I followed the training-exercise script we’d prepared for this kind of problem. “It was a training exercise, run by an outfit that rates the preparedness of security firms like ours,” I explained. “The police don’t generally approve of how realistic we are. Actually, they always tell us to do it in another city.”
I went on to say that the scenario had to look and feel realistic to be valuable. No blood was spilled, and beyond what they’d witnessed, the fake assailants would also try to escape on their ride to our facilities.
That almost worked, until a fellow named Paul noted that Grace’s bruises looked real.
“They are,” she had to admit. “I was mugged last night. Terry and his company are looking after me until we catch the muggers.”
After Paul, we had the explanation down pat, and each employee seemed genuinely relieved when Grace assured them that her issue would be resolved soon.
I hoped that was true.
As we continued through cubicle after cubicle, I liked that it seemed Grace had put our previous argument behind us. This was a chance for a fresh start.
Clearly, her employees loved her and the projects they were working on. She’d built a good work environment.
When she finished her rounds with the employees, I followed her back to her office.
“Do you have to hover all the time?” she asked. “Can’t you maybe clear the space—isn’t that the lingo?—and then guard the door?”

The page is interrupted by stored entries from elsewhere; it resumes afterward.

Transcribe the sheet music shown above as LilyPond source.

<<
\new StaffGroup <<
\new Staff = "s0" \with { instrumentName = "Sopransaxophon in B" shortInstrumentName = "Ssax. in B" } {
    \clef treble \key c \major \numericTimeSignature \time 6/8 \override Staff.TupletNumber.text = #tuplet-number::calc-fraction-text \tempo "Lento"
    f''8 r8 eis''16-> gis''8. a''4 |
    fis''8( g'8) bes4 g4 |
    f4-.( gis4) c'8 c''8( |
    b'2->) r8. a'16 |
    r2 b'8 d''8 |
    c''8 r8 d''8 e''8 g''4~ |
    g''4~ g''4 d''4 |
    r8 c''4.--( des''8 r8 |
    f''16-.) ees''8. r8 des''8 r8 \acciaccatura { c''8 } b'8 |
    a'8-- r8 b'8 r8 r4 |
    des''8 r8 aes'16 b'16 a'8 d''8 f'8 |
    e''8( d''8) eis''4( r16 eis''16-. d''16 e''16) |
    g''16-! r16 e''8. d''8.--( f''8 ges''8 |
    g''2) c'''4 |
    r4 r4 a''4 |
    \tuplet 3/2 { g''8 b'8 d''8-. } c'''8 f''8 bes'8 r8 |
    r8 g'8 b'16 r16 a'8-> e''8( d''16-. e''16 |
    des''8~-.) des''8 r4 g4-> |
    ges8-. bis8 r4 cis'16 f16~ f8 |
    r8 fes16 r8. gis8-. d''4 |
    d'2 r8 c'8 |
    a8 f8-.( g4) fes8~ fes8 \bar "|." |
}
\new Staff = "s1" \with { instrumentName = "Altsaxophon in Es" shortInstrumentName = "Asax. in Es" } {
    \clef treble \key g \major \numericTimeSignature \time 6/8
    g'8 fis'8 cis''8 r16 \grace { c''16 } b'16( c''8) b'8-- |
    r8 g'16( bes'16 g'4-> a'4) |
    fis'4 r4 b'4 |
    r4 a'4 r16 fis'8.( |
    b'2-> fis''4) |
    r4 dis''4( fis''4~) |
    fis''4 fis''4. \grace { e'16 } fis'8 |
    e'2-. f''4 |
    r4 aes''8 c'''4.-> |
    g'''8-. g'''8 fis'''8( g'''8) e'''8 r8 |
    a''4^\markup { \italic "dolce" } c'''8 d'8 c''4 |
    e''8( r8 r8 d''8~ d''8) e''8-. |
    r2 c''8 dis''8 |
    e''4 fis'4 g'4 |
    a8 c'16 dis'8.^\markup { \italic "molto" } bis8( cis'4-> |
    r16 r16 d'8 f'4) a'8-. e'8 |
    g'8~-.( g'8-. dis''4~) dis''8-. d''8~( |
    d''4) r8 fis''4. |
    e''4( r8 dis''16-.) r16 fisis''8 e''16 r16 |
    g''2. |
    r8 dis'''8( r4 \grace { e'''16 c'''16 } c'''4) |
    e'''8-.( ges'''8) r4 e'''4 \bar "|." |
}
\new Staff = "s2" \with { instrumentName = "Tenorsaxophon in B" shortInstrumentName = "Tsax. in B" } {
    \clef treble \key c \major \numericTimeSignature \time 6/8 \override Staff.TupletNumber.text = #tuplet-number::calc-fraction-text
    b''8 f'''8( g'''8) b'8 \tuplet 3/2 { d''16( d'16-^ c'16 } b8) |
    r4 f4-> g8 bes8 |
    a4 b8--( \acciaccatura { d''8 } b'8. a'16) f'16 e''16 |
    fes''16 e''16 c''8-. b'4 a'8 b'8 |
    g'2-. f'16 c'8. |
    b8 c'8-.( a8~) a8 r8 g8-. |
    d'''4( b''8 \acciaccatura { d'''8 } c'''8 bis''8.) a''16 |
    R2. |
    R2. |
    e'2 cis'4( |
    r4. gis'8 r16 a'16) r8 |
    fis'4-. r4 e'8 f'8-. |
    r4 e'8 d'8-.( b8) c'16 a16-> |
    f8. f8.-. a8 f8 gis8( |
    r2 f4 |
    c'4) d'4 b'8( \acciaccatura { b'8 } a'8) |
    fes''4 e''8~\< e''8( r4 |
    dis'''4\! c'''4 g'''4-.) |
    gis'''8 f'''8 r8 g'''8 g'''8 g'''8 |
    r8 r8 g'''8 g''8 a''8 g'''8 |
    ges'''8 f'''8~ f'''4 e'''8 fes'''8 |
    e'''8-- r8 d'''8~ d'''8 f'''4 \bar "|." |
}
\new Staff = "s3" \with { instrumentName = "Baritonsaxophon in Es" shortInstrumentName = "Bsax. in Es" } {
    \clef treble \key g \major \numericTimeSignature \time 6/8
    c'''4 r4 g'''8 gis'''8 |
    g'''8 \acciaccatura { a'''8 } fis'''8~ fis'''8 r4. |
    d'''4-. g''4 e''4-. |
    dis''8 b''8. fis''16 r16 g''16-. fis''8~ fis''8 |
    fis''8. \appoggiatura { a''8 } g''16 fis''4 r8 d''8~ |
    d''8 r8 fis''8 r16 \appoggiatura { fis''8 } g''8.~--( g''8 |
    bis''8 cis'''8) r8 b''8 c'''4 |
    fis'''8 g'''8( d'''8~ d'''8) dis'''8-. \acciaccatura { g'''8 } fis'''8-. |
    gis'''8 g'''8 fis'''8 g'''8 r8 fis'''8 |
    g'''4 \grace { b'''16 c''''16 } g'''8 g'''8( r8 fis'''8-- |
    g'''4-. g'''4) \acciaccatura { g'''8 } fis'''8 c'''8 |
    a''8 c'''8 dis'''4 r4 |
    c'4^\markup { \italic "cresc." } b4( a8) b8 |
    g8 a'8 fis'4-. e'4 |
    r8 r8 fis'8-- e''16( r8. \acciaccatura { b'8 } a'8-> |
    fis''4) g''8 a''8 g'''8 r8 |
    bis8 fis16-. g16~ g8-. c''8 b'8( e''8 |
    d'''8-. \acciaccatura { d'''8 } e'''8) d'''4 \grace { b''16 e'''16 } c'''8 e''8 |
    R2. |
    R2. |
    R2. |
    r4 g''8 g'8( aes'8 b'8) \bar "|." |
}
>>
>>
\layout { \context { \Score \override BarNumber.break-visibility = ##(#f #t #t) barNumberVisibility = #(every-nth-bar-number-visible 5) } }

“Does the Secret Service operate that way, or do they go where the president goes?” I sat down in her office.
Two hours later,Zane returned and took me aside. “We’re fucked. We’ve confirmed that the woman is Maria Torelli, and she is Tony Russo’s niece.”
“And we’re still holding her, right?”
“Lucas says she’s the leverage to get a meeting with Tony himself. High risk, if you ask me.”
“Nobody asked you,” I bit out. He was right about the risk. Holding the niece of a mafia don was a ballsy play, but that was Lucas’s call to make.
Zane had been a SEAL and a tier-one operator, among the best of the best, and Duke had vouched for him. But on our team he was still the newguy, and it wasn’t his place to be second-guessing Lucas on command decisions.